Reste cependant l'internet qui ne se calme pas. On
peut penser que quand d'autres crises surgiront, d'autres
manifestations et d'autres rejets se feront entendre.
Jusqu'où
cependant ? Le système est si bien organisé
qu'à toute proposition visant pour les unes
à le réformer, pour les autres à
le détruire au profit de quelque chose d'autre,
il sait suggérer des arguments visant à
démontrer que « cela ne marcherait
pas », que « cela serait pire
autrement. ». Il sait aussi faire honte
à ceux qui manifestent. « De quoi
vous plaignez vous, alors qu'aujourd'hui Port au Prince
en Haïti est en proie au choléra et à
la famine? ». Face à un système
qui affirme ne pas pouvoir être changé,
qui exige d'être accepté tel qu'il est
et que pourtant l'on refuse, que faire?
Une
réponse simple consisterait à ne pas
entrer dans le jeu du système. Si celui-ci
est effectivement délégitimé,
il doit disparaître. On verra bien ce qui se
passera après. Continuer à supporter
grandes et petites exploitations sans réagir,
ou bien tenter de réparer des fuites sans modifier
l'ensemble, ne mènerait qu'à renforcer
la domination catastrophique du système.
Mais
le système peut-il disparaître ? Nous
l'avons rappelé, il est mondial. Il pèse
tout autant bien qu'en termes spécifiques sur
les pays dits riches et sur les pays pauvres et très
pauvres. Il serait vain d'espérer le voir disparaître
dans les pays riches s'il se maintenait dans les pays
émergents et dans les pays pauvres. Or, dans
un système mondialisé, et (comme on
dit en termes techniques, chaotique) une fracture
apparue quelque part pourrait s'étendre et
s'agrandir à l'ensemble, comme une faille dans
un fleuve gelé au printemps.
Pourquoi
ne pas rêver ? Même si l'accès
aux réseaux n'est pas libre partout, ne pourrait-on
imaginer que les classes moyennes et intellectuelles
du monde, celles qui tiennent sans le savoir les vraies
clefs du pouvoir, face aux actionnaires et à
leurs milices, pourraient toutes ensemble (et sans
s'être concertées à l'avance,
quasi par imitation) se dresser contre le système,
au lieu de s'opposer d'un pays à l'autre. Les
travailleurs de la base les soutiendraient, y compris
les plus exploités. Le vieux rêve impossible
de l'internationale socialiste, «prolétaires
de tous les pays, unissez vous» ne deviendrait-il
pas réalisable, au temps des réseaux
et de la communication instantanée ? Et si
nous faisions l'hypothèse que sur ces réseaux,
un «global mood» visant à rejeter
le système et tenter ensuite de construire
ensemble quelque chose de radicalement différent,
aurait déjà pénétré
des centaines de millions d'esprits sur les cinq continents
?
Post-scriptum. On lit dans le World Socialist
Web, Site américain, un article d'Eric
Lantier «Lessons of the European strike wave»

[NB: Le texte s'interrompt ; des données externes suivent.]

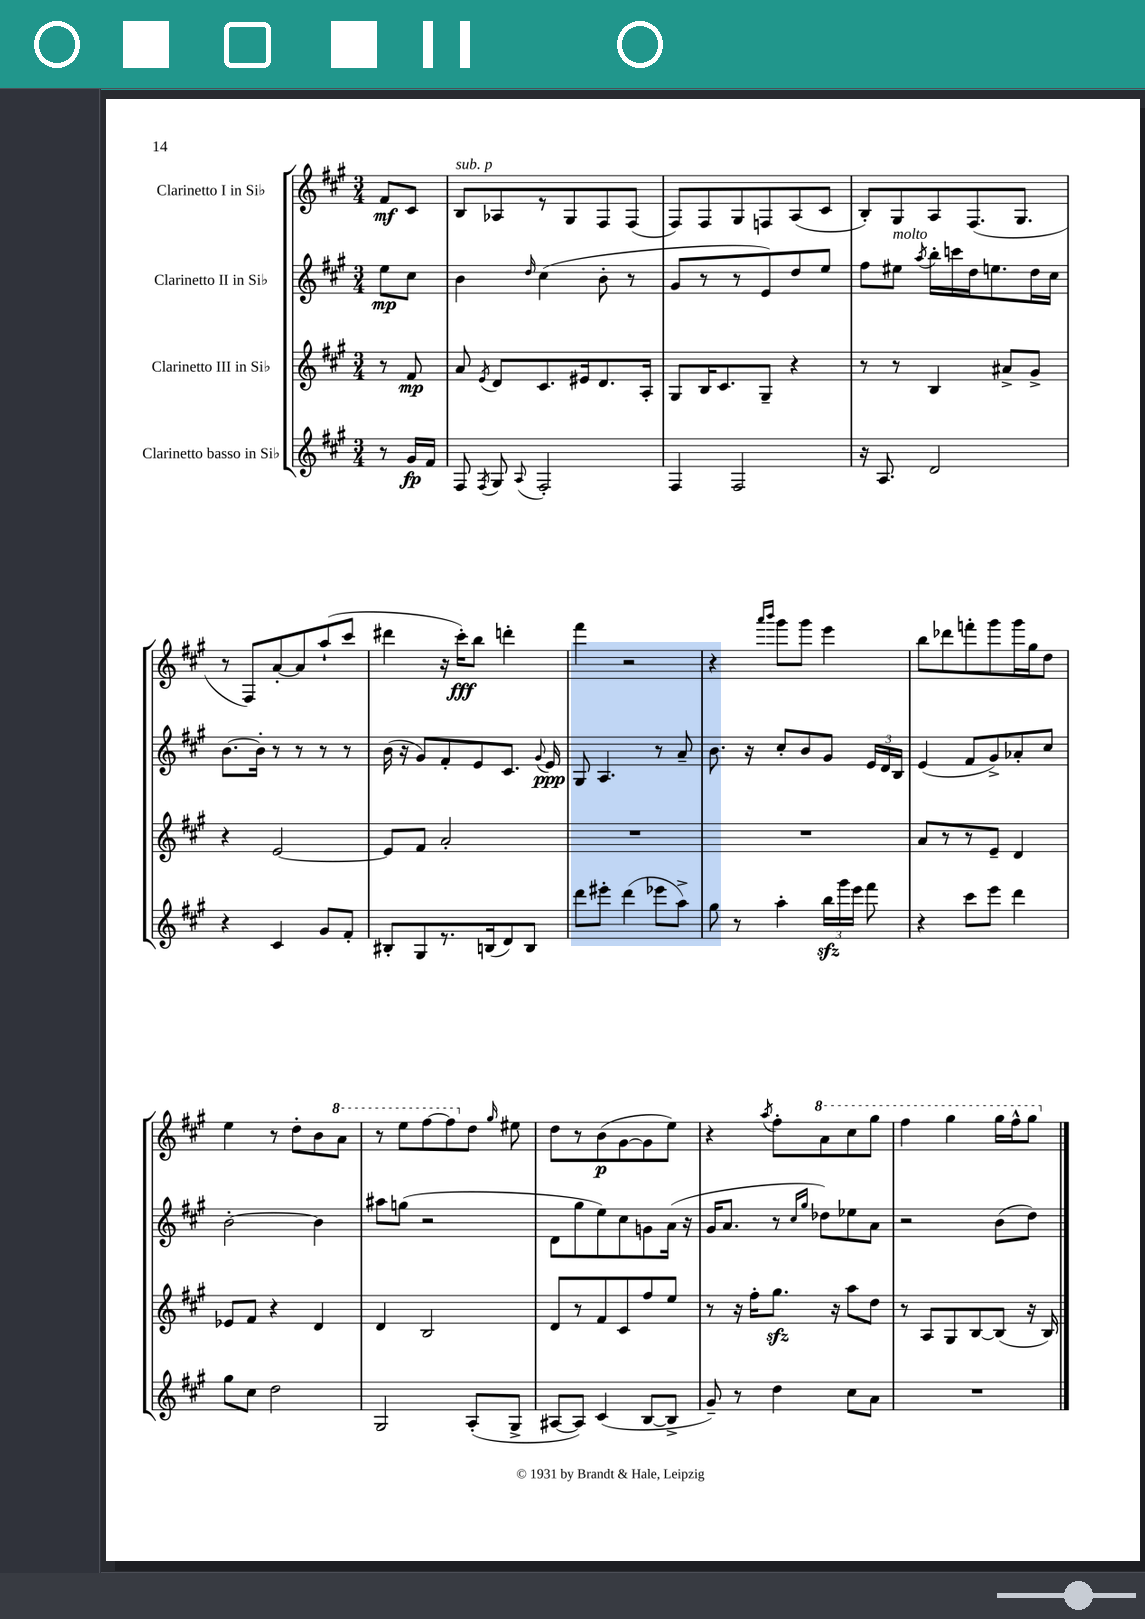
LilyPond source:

<<
\new StaffGroup <<
\new Staff = "s0" \with { instrumentName = "Clarinetto I in Sib" } {
    \clef treble \key a \major \numericTimeSignature \time 3/4 \partial 4
    \autoBeamOff fis'8[\mf cis'8] |
    b8[^\markup { \italic "sub. p" } aes8 r8 gis8 fis8 fis8]( |
    fis8[) fis8 gis8 f8 a8( cis'8] |
    b8[-.) gis8 a8 fis8.( gis8.] |
    r8 fis8[) a'8~-. a'8 a''8-!( cis'''8] |
    dis'''4 r16 cis'''16[-.\fff) b''8] d'''4-. |
    fis'''4 r2 |
    r4 \grace { a'''16[ b'''16] } gis'''8[ gis'''8] e'''4 |
    b''8[ des'''8 f'''8-. gis'''8 gis'''16 gis''16 d''8] |
    e''4 r8 d''8[-. b'8 \ottava #1 a''8] |
    r8 e'''8[ fis'''8~ fis'''8 \ottava #0 d''8] \grace { gis''16 } eis''8 |
    d''8[ r8 b'8\p( gis'8~ gis'8 e''8]) |
    r4 \acciaccatura { a''8 } fis''8[-. \ottava #1 a''8 cis'''8 gis'''8] |
    fis'''4 gis'''4 gis'''16[ fis'''16-^ gis'''8] \ottava #0 \bar "|." |
}
\new Staff = "s1" \with { instrumentName = "Clarinetto II in Sib" } {
    \clef treble \key a \major \numericTimeSignature \time 3/4 \partial 4
    \autoBeamOff e''8[\mp cis''8] |
    b'4 \grace { d''16 } cis''4( b'8-. r8 |
    gis'8[ r8 r8 e'8) d''8 e''8] |
    fis''8[ eis''8]^\markup { \italic "molto" } \acciaccatura { a''8 } b''16[-. c'''16 d''16 e''8. d''16 cis''16] |
    b'8.[~ b'16]-. r8 r8 r8 r8 |
    b'16( r16 gis'8[) fis'8-. e'8 cis'8.] \appoggiatura { gis'8 } e'16\ppp |
    gis8 a4. r8 a'8-- |
    b'8. r16 cis''8[-. b'8 gis'8] \tuplet 3/2 { e'16[ d'16 b16] } |
    e'4( fis'8[ gis'8->) aes'8-. cis''8] |
    b'2~-. b'4 |
    ais''8[ g''8]( r2 |
    d'8[ gis''8 e''8) cis''8 g'8 a'16]( r16 |
    gis'16[ a'8.] r8 \grace { cis''16[ gis''16] } des''8[) ees''8 a'8] |
    r2 b'8[( d''8]) \bar "|." |
}
\new Staff = "s2" \with { instrumentName = "Clarinetto III in Sib" } {
    \clef treble \key a \major \numericTimeSignature \time 3/4 \partial 4
    \autoBeamOff r8 fis'8\mp |
    a'8 \acciaccatura { e'8 } d'8[ cis'8. eis'16 d'8. a16]-. |
    gis8[ b16 cis'8. gis8]-- r4 |
    r8 r8 b4 ais'8[-> gis'8]-> |
    r4 e'2~ |
    e'8[ fis'8] a'2-. |
    R2. |
    R2. |
    a'8[ r8 r8 e'8]-- d'4 |
    ees'8[ fis'8] r4 d'4 |
    d'4 b2 |
    d'8[ r8 fis'8 cis'8 fis''8 e''8] |
    r8 r16 fis''16[-. gis''8.]\sfz r16 a''8[ d''8] |
    r8 a8[ gis8 b8~ b8]( r16 b16) \bar "|." |
}
\new Staff = "s3" \with { instrumentName = "Clarinetto basso in Sib" } {
    \clef treble \key a \major \numericTimeSignature \time 3/4 \partial 4
    \autoBeamOff r8 gis'16[\fp fis'16] |
    fis8 \acciaccatura { fis8 } gis8 \appoggiatura { a8 } fis2-. |
    fis4 fis2 |
    r16 a8. d'2 |
    r4 cis'4 gis'8[ fis'8]-. |
    bis8[-. gis8 r8. b16( d'8) b8] |
    d'''8[ eis'''8]-. d'''4( ees'''8[ a''8]->) |
    gis''8 r8 a''4-. \tuplet 3/2 { b''16[\sfz gis'''16 e'''16] } fis'''8 |
    r4 cis'''8[ e'''8] d'''4 |
    gis''8[ cis''8] d''2 |
    gis2 a8[-.( gis8]-> |
    ais8[~ ais8]) cis'4( b8[~ b8]-> |
    gis'8--) r8 d''4 cis''8[ a'8] |
    R2. \bar "|." |
}
>>
>>
\layout { \context { \Score \remove "Bar_number_engraver" } }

http://www.wsws.org/articles/2010/nov2010/pers-n11.shtml
qui constate l'échec des grèves
européennes et appelle, dans les termes désuets
qui sont chers à ce journal, les travailleurs
du monde entier à s'unir contrer leurs exploiteurs.
Serait-ce pour refaire la révolution russe
de 1917 ou pour autre chose ? Si c'était pour
faire autre chose, pourrait-on aujourd'hui en avoir
une idée ? Nous pensons pour notre part qu'il
serait présomptueux d'avancer à l'avance
des solutions s'appliquant à un monde de demain
indiscernable. C'est sans doute ce que pense l'auteur
de l'article car il ne fait aucune proposition.